§ Provided data

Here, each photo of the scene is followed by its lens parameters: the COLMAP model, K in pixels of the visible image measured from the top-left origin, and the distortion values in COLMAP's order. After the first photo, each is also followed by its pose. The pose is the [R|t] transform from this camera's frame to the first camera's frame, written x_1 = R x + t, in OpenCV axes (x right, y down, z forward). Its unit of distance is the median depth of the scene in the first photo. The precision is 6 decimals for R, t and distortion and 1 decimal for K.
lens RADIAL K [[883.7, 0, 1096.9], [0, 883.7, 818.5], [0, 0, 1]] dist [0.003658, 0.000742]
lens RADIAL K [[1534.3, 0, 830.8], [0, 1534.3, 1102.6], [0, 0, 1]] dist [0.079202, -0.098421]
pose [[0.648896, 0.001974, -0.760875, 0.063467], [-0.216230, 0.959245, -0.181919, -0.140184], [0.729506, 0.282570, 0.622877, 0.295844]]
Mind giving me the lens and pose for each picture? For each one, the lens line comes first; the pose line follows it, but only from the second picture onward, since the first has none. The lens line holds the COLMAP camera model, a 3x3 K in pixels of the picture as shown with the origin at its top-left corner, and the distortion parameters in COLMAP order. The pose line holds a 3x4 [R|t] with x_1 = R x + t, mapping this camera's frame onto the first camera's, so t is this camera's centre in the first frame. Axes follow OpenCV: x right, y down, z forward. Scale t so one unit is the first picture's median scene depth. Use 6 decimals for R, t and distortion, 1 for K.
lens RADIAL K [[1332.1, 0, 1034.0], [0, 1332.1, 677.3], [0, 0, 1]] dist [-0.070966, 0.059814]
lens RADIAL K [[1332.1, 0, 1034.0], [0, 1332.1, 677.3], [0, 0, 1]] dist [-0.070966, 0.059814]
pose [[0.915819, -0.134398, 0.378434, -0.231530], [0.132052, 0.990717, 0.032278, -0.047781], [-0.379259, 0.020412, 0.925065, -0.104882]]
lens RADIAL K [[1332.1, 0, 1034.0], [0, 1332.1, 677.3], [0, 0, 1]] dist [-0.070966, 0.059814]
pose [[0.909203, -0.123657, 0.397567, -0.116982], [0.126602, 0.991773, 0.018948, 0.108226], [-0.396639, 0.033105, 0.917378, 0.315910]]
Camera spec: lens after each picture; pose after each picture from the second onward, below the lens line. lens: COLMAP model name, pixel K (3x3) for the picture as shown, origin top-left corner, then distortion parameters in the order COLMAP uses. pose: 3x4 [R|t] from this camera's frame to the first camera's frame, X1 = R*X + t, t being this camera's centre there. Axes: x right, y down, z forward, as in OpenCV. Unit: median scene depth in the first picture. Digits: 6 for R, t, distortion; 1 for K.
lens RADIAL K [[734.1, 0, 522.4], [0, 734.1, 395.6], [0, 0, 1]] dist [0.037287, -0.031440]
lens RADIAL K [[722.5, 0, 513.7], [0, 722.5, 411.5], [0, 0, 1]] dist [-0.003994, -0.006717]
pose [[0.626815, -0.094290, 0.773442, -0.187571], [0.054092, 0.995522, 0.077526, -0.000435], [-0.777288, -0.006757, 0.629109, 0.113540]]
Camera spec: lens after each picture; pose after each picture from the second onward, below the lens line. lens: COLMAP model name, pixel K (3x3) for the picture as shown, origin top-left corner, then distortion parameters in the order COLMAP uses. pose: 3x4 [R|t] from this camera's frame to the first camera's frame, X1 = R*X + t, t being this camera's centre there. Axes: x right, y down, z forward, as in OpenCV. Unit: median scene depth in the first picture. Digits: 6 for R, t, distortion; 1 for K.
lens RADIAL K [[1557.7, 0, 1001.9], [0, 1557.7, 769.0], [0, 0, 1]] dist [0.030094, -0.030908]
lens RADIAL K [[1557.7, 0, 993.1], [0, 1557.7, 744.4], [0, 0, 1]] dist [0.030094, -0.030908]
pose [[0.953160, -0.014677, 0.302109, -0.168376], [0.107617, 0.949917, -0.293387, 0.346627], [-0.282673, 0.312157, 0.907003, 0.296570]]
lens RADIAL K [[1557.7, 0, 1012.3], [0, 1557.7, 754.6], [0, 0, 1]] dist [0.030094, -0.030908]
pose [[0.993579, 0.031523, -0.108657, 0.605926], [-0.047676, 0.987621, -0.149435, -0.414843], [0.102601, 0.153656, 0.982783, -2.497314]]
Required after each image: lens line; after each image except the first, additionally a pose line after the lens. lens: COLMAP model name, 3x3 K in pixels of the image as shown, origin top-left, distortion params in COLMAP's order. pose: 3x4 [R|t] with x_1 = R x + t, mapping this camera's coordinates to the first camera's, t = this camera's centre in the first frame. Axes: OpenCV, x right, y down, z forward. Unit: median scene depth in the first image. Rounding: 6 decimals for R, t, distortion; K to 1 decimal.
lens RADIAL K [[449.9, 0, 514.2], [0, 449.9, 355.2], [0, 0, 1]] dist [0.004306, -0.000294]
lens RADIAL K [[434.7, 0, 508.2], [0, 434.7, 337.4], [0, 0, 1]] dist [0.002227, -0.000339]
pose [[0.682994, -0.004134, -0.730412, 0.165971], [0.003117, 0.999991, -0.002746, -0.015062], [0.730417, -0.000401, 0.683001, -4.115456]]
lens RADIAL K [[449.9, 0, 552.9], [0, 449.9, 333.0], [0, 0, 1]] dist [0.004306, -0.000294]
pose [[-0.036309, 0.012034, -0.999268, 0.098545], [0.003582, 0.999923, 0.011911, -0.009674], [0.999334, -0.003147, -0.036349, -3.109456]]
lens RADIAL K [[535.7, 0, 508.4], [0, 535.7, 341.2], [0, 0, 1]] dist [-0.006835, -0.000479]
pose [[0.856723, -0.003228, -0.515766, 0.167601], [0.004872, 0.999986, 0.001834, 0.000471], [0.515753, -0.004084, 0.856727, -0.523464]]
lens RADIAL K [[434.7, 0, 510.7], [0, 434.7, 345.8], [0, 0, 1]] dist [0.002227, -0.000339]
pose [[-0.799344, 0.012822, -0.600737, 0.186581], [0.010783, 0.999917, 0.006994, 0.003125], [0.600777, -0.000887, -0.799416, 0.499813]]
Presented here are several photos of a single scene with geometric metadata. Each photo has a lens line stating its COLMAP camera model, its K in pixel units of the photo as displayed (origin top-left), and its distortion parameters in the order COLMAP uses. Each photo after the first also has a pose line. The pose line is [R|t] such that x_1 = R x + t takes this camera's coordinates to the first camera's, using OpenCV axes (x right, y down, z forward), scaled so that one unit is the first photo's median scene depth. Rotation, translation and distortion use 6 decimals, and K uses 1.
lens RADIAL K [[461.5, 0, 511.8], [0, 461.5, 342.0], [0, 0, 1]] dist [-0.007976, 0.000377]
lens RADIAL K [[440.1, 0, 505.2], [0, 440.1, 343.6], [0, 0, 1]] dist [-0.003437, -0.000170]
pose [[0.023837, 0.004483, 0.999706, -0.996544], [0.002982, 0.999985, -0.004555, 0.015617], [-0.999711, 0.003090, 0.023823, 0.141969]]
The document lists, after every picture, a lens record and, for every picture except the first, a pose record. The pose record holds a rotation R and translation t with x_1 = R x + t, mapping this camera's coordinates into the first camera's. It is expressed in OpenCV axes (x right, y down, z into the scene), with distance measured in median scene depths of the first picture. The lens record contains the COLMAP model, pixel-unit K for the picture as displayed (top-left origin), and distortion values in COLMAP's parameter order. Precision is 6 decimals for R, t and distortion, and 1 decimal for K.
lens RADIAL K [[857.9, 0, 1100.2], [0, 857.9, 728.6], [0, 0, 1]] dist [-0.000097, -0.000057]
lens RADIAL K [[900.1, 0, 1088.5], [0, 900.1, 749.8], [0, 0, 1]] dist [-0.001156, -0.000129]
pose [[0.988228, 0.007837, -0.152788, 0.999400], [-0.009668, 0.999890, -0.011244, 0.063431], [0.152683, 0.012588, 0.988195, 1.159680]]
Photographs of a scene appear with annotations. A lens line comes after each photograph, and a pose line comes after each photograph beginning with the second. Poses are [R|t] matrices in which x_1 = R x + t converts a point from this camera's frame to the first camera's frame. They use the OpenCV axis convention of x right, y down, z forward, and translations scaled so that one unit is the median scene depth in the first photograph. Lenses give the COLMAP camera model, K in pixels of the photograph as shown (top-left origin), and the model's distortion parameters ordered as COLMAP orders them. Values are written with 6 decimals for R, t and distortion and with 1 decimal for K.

§ What to produce
Copy out, without any change, the records above from the very start through the line containing "0.282570, 0.622877, 0.295844]]", including both ends.

§ Task solution
Here, each photo of the scene is followed by its lens parameters: the COLMAP model, K in pixels of the visible image measured from the top-left origin, and the distortion values in COLMAP's order. After the first photo, each is also followed by its pose. The pose is the [R|t] transform from this camera's frame to the first camera's frame, written x_1 = R x + t, in OpenCV axes (x right, y down, z forward). Its unit of distance is the median depth of the scene in the first photo. The precision is 6 decimals for R, t and distortion and 1 decimal for K.
lens RADIAL K [[883.7, 0, 1096.9], [0, 883.7, 818.5], [0, 0, 1]] dist [0.003658, 0.000742]
lens RADIAL K [[1534.3, 0, 830.8], [0, 1534.3, 1102.6], [0, 0, 1]] dist [0.079202, -0.098421]
pose [[0.648896, 0.001974, -0.760875, 0.063467], [-0.216230, 0.959245, -0.181919, -0.140184], [0.729506, 0.282570, 0.622877, 0.295844]]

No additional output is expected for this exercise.